Communist beer must be schitty by definition.
I won't share my personal experiences from the times of the Communist occupation of the Baltic states, although I have something to recall, even though I was young and undemanding back then, and even though The Baltics were - beer-wise, I mean - the most privileged colony of the USSR.
I'd better refer to a less subjective source: a Soviet book of 1974 in Russian I downloaded and read recently, which contains Soviet State Standards for some 60 beers from three Soviet republics: Russia, Ukraine and also Latvia (from which, the latter, I originate from). Most of the beers in there are modified knockouts of European traditional styles: Pilsners, Bohemian Dunkels, Bocks etc. The main distinguishing thing is that each and every style is "optimized" in the sence of replacing Barley malt, because of economy, with considerable doses of adjuncts: mostly Rice, but also Raw Barley, Maize, Soybeans, Beet Sugar etc. The only classic all-barley-malt beers in the book are those grandfathered from the pre-occupation times, like the Pilsners of Riga (annexed in 1940 from Latvia) and Lwow (annexed in 1939 from Poland). It seems the Politbiuro allowed people on the newly-occupied territories, accustomed to real lagers, to keep enjoying their favourites (those grandfathered beers were hard to come by in the stores, however) while the Ruskies themselves were deprived of even such a luxury and their beer of choise (90% of the Soviet brewing output actually) was Ziguliowskie Piwo, a bastardised Wiener made of up to 50% Raw Barley fermented with Aspergyllase.

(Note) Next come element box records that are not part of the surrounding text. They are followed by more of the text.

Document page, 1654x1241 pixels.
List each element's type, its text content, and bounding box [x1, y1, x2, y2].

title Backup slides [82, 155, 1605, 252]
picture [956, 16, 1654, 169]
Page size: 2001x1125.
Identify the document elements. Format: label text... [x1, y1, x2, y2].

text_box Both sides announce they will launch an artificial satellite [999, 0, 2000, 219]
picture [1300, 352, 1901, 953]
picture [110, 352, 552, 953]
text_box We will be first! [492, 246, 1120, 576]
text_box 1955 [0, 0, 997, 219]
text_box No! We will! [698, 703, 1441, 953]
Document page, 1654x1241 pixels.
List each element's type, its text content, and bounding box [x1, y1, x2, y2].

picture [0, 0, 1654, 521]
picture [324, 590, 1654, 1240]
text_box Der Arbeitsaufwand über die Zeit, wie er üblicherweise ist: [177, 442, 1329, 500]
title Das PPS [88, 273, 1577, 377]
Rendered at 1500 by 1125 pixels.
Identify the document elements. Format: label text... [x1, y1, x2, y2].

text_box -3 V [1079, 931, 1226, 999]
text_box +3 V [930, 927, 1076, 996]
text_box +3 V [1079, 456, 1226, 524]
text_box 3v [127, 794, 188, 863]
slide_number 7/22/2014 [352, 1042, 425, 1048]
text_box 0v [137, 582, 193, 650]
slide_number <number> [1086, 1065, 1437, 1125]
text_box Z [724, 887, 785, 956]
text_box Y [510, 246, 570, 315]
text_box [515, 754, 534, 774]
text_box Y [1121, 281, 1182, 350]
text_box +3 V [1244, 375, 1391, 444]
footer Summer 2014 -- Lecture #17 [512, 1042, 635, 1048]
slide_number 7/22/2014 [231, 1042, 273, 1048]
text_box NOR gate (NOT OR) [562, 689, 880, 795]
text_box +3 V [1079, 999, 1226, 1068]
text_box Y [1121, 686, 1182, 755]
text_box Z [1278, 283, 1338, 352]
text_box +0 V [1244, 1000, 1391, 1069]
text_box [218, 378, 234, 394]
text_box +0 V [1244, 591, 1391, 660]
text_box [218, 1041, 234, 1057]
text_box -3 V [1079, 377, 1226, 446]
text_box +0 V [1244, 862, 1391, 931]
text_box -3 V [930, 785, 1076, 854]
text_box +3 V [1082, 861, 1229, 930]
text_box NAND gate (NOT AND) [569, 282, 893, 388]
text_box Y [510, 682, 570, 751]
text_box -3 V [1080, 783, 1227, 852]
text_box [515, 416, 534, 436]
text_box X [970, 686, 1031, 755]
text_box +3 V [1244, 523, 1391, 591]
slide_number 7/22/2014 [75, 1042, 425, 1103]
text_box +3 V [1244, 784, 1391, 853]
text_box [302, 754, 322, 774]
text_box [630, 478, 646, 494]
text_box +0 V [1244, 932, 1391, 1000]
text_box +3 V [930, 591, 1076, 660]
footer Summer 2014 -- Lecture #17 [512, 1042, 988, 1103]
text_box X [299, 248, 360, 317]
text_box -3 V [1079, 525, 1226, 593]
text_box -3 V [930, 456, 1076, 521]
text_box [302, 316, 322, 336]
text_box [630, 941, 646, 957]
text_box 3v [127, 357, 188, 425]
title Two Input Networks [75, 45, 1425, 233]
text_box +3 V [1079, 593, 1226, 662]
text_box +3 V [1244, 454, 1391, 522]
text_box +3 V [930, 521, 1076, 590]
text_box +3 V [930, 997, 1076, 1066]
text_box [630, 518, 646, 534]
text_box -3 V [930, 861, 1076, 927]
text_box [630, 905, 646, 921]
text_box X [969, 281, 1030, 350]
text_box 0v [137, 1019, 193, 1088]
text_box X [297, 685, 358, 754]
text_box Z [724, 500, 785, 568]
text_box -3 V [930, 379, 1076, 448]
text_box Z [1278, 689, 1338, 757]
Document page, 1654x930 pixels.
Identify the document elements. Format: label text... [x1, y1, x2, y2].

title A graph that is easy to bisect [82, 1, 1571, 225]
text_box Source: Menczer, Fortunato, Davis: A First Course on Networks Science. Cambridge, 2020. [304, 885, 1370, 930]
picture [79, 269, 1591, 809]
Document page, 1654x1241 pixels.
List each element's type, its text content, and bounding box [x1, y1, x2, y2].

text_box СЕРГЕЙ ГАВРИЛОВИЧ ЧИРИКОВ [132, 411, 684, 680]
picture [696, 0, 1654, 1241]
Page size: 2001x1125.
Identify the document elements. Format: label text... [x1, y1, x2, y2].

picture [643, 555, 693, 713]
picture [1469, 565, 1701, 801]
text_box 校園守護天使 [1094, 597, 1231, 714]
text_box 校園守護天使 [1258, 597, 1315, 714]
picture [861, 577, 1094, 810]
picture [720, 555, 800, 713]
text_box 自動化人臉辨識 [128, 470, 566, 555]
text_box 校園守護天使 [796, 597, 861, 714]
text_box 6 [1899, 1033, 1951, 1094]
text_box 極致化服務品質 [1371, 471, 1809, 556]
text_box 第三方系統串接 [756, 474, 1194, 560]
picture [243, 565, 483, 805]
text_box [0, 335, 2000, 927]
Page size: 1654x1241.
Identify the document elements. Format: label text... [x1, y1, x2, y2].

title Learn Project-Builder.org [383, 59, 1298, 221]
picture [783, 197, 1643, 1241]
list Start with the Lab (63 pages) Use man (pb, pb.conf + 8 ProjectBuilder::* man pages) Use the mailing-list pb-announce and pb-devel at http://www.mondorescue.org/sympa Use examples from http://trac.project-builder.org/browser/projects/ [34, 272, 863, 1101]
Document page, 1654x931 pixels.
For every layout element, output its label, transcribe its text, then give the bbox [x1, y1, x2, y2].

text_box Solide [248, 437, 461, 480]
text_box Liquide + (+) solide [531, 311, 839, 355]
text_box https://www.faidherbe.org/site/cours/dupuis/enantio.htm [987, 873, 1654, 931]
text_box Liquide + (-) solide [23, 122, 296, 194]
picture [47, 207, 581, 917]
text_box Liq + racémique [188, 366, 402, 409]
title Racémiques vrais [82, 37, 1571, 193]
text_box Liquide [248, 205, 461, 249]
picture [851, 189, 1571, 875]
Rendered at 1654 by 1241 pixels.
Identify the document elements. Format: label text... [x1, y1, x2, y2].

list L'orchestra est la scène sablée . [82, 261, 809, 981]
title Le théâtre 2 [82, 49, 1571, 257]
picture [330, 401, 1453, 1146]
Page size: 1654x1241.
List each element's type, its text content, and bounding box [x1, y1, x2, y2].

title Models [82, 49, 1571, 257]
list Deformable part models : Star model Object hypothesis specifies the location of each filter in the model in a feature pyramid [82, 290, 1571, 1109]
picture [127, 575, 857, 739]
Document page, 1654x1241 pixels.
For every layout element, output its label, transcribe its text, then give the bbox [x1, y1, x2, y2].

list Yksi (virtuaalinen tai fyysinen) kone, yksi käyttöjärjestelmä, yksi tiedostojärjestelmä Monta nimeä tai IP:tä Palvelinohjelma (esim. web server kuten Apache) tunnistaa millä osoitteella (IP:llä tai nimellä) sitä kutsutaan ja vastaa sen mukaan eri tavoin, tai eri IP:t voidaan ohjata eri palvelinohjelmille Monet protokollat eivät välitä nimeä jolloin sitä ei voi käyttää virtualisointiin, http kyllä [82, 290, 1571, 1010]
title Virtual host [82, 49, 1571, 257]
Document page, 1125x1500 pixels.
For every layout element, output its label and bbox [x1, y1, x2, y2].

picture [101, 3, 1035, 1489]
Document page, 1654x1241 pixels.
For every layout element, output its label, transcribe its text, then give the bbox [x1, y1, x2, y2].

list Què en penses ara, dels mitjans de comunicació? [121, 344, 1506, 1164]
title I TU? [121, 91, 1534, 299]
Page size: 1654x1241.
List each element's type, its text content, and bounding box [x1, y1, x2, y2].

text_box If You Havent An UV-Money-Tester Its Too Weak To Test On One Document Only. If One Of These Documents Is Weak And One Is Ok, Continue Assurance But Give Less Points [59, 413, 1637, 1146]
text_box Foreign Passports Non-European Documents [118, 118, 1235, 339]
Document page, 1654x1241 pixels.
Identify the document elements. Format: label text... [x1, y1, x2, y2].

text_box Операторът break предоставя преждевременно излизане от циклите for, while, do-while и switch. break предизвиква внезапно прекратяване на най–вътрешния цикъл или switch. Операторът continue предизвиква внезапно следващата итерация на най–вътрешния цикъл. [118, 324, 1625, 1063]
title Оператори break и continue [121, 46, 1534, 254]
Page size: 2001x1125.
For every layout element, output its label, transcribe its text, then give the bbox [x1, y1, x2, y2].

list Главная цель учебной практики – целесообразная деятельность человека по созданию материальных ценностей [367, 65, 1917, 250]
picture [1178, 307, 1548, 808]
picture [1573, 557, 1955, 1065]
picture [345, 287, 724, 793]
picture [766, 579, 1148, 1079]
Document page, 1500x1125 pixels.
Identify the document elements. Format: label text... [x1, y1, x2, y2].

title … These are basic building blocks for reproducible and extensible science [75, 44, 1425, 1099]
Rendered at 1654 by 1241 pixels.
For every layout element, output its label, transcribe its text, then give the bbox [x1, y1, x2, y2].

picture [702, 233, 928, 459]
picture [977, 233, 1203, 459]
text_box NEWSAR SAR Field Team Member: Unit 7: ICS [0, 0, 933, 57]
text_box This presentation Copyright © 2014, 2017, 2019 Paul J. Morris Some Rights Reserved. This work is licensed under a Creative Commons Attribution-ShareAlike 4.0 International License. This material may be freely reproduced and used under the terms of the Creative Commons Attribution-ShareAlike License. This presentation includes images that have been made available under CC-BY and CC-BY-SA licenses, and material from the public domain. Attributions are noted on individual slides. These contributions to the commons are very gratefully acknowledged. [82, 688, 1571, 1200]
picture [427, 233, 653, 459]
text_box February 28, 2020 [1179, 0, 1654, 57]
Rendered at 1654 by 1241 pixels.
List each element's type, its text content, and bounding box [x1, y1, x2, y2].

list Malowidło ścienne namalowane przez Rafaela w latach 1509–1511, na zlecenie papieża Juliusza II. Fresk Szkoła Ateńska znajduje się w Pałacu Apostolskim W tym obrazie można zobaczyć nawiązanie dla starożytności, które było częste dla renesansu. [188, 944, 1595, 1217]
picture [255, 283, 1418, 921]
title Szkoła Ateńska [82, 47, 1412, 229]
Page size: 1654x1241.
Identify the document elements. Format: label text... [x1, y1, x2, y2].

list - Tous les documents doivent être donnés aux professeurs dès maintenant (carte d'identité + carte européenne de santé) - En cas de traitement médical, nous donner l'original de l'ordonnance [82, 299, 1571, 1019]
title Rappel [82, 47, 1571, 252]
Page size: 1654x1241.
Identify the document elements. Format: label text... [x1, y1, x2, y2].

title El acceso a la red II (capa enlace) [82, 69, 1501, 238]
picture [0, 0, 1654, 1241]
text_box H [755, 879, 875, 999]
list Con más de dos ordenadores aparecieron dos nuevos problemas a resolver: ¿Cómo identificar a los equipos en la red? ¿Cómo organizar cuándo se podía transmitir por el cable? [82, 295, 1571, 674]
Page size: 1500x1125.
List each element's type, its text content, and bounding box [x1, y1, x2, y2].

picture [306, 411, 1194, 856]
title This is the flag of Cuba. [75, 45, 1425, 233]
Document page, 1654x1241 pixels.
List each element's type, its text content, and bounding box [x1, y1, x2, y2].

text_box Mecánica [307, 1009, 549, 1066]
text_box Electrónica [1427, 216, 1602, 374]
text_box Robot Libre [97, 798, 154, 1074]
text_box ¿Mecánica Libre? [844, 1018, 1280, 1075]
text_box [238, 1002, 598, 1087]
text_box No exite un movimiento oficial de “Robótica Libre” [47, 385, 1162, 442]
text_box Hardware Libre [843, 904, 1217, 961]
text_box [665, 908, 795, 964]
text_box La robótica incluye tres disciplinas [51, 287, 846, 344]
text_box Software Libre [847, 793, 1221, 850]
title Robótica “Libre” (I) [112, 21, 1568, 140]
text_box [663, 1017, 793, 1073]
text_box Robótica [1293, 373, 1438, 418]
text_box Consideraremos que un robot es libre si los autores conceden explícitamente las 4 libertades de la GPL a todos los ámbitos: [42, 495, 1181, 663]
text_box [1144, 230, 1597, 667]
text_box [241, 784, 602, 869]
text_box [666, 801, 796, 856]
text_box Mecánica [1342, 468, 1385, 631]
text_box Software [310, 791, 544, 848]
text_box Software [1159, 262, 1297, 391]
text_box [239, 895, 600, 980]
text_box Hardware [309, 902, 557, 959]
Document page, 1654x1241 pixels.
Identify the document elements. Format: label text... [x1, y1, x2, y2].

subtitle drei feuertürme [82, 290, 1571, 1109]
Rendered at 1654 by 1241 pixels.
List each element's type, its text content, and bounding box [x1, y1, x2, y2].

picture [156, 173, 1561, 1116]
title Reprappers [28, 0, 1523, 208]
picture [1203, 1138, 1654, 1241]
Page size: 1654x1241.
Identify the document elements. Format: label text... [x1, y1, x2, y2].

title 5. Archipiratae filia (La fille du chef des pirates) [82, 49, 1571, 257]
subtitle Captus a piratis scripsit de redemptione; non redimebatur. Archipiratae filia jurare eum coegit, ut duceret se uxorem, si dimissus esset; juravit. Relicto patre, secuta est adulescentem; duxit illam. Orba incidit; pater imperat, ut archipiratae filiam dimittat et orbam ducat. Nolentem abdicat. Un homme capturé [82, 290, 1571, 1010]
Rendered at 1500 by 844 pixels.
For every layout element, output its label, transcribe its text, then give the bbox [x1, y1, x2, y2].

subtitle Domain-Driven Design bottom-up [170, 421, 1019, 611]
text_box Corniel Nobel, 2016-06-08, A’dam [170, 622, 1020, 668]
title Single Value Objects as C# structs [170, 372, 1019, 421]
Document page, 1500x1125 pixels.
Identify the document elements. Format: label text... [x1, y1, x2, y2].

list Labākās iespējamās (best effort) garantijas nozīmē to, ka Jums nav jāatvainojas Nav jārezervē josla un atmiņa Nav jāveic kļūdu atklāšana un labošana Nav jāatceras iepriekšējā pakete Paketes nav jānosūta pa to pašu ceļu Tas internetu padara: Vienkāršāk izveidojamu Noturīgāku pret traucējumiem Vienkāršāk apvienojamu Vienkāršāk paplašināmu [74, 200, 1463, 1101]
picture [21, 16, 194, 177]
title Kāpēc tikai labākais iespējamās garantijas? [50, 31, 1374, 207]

When in the 1970s there happened a Barley crop shortage in the USSR, the government had to purchase a large batch of brewing grain from Denmark. The quality of the Danish grain was so immensely higher than the Ukrainian Barley the Soviet breweries usually employed, they had to create a specific beer to brew from it - the Senču Alus ("The Forefathers' Beer"), distributed exclusively in the occupied Baltic Stastes. It was nothing more than a simple-and-nice all-grain Hellesbier, but it was a rarity on the Soviet beer market. The rest of the empire had to be content with the 50%-Adjunct Ziguliowskie, so the Ruskies used to travel to Latvia from Russia by car or by train to get back home some crates of the rare "real beer" from there.
Etc.
Please let me avoid the titanical topic of the GDR brewing - I hope there are people here who could say more on the subject than I can. To hell with the centuries-long German brewing heritage and Reinheitsgebot, they said. To hell with the capitalist brewing economy, they said. Then they had East Germans seeking for West German brews on the black market and paying several times their retail price at home. As it happens everywhere the Communist/Socialist markets exist.
I wish those Leftie-beer brewers and Astra-promoters to get somehow back into the USSR and to spend there some 20 or 30 of their most productive years, being limited to at best 3 kinds of "optimized" beer at their local stores. I also whole-heartedly wish them to experience fist fights in kilometer-long cues for anything other than the Aspergyllase swill. That's the true Communist way of drinking beer, it would be a shame to not let them enjoy it.